Reputation: 11
I have opened a file using a and r+ but when I use fseek and ftell the file pointer is always 0. My file looks like this:
1 -3
2 -8
And I want to add another line between the two but it is added in the end after the last line. Someone in another forum said that when you open the file in append the pointer is always zero and you have to open it in r+ and if that doesn't work "you have to read the complete data and then insert the data in the variables and write it back." but I don't understand what they mean by that.
Can anyone help with inserting numbers in the middle of a file?
Thanks!
Would something like this work? To transfer the data?
rewind(fp);
fscanf(fp,"%d",&ch);
fprintf(fp1,"%d",ch);
fseek(fp,1,0);
fscanf(fp,"%d",&ch);
fprintf(fp1,"%d",ch);
Upvotes: 1
Views: 2102
Reputation: 936
Like others already said, there's no easy way to insert data in the middle of a file. If you really want to do this, you can implement the following steps:
Other approach is using binary files instead of text files. Although binary files are a bit harder to learn, once you understand how they work you'll see that working with them is much like working with arrays. To perform this task, for example, you'd not even need to use an auxiliary file.
Upvotes: 2
Reputation: 5505
There isn't an easy way to insert data in the middle of the file. A file is basically an array of characters. To add a character in the middle, you need to copy everything following your insertion point down one location. With a file you need to read the data that follows and write it after your addition.
Generally, when you want to do something like this you create a new file. You copy the old file into it up to the point where you want to insert, then you write the data you want to insert, then you copy the rest of the old file. Finally, you rename the new file to the old file.
Upvotes: 0
Reputation: 206689
There is no open
mode that will allow you to "insert" data into a file at a random point. The only place you can add data without overwriting existing data is the end of the file (what you get opening with mode "a").

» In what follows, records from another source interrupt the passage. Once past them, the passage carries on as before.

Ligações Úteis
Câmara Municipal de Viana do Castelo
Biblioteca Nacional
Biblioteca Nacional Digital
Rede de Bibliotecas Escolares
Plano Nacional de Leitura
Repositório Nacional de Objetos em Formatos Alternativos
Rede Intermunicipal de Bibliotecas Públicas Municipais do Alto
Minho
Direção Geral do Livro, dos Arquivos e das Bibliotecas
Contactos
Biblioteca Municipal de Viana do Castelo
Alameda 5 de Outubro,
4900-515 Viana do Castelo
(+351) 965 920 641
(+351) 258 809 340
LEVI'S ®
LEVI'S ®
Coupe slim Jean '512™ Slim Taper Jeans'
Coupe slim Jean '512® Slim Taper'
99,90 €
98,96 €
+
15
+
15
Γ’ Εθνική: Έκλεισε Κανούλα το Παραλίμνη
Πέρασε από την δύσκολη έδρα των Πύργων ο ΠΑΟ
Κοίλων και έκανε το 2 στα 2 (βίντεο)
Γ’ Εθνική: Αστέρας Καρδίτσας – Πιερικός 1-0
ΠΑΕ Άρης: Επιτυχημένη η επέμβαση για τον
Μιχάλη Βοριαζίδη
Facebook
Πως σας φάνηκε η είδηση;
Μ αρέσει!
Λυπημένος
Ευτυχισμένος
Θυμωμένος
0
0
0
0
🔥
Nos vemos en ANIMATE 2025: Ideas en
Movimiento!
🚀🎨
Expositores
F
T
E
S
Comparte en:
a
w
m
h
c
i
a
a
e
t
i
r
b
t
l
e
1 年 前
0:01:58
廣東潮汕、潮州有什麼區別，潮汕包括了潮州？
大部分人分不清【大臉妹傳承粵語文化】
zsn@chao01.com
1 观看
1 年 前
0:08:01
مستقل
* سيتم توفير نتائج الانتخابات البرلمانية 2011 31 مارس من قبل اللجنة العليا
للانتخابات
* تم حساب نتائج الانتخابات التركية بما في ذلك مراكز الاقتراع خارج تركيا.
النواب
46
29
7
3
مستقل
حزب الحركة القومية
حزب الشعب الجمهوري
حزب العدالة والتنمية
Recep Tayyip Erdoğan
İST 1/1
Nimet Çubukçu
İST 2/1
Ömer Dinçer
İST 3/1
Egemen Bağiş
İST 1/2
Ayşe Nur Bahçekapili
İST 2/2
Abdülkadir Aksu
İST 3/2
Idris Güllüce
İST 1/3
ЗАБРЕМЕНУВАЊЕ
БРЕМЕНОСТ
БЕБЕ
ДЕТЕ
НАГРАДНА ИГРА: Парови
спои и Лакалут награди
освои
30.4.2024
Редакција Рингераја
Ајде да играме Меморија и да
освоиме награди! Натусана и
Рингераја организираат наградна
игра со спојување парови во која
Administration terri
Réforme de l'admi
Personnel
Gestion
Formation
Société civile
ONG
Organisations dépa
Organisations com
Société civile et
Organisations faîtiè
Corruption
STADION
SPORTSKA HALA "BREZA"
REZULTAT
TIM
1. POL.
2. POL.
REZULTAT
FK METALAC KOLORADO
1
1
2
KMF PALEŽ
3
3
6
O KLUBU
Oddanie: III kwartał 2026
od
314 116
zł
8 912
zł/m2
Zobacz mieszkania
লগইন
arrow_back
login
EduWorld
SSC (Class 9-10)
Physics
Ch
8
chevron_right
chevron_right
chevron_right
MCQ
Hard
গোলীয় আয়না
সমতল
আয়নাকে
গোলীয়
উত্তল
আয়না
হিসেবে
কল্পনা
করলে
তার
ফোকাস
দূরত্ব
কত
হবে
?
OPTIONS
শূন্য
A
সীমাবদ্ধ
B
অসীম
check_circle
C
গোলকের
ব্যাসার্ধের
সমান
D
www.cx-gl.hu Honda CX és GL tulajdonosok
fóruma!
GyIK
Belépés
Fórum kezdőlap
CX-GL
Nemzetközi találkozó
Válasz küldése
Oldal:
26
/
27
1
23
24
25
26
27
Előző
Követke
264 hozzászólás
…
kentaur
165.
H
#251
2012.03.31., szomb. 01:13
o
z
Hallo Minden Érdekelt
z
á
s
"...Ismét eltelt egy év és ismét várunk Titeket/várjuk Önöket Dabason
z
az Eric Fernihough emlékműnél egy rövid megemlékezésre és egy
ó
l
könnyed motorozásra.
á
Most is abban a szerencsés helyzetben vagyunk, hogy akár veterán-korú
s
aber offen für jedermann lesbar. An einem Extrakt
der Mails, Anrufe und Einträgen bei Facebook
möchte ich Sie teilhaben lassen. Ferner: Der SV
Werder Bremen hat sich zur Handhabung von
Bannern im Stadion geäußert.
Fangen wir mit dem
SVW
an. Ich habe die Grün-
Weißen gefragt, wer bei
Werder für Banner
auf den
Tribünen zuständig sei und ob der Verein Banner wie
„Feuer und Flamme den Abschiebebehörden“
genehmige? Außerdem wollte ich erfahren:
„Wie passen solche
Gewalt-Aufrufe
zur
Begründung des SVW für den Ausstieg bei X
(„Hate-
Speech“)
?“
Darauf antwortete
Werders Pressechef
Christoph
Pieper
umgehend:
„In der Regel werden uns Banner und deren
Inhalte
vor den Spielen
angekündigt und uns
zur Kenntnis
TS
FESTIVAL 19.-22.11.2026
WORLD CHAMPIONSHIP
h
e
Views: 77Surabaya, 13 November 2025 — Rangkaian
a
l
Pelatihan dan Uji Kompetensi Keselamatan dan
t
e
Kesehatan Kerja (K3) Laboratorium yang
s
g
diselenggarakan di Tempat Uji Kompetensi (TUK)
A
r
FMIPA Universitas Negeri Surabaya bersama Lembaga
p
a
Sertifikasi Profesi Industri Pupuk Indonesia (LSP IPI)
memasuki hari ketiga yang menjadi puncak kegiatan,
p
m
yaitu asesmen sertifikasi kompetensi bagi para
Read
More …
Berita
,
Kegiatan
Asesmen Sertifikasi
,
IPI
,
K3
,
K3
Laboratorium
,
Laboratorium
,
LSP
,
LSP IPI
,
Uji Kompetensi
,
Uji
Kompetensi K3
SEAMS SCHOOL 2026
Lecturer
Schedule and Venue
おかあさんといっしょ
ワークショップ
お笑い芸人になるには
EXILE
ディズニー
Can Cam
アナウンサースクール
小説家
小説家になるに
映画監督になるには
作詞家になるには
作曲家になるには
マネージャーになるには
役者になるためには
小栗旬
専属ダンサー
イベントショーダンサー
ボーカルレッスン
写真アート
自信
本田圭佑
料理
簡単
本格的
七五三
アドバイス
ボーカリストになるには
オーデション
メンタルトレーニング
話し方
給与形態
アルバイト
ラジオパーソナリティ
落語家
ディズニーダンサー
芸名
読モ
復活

If you want to insert at a random position, you need to do it yourself.
One of the easier ways is to re-write the file completely (transfer the start of the old file to a new file, add your data to the new file, transfer the rest of the old file, and rename/overwrite at the end).
The hard way: you need to "shift" all the data from your insertion point to the end-of-file manually. That's not trivial to get right.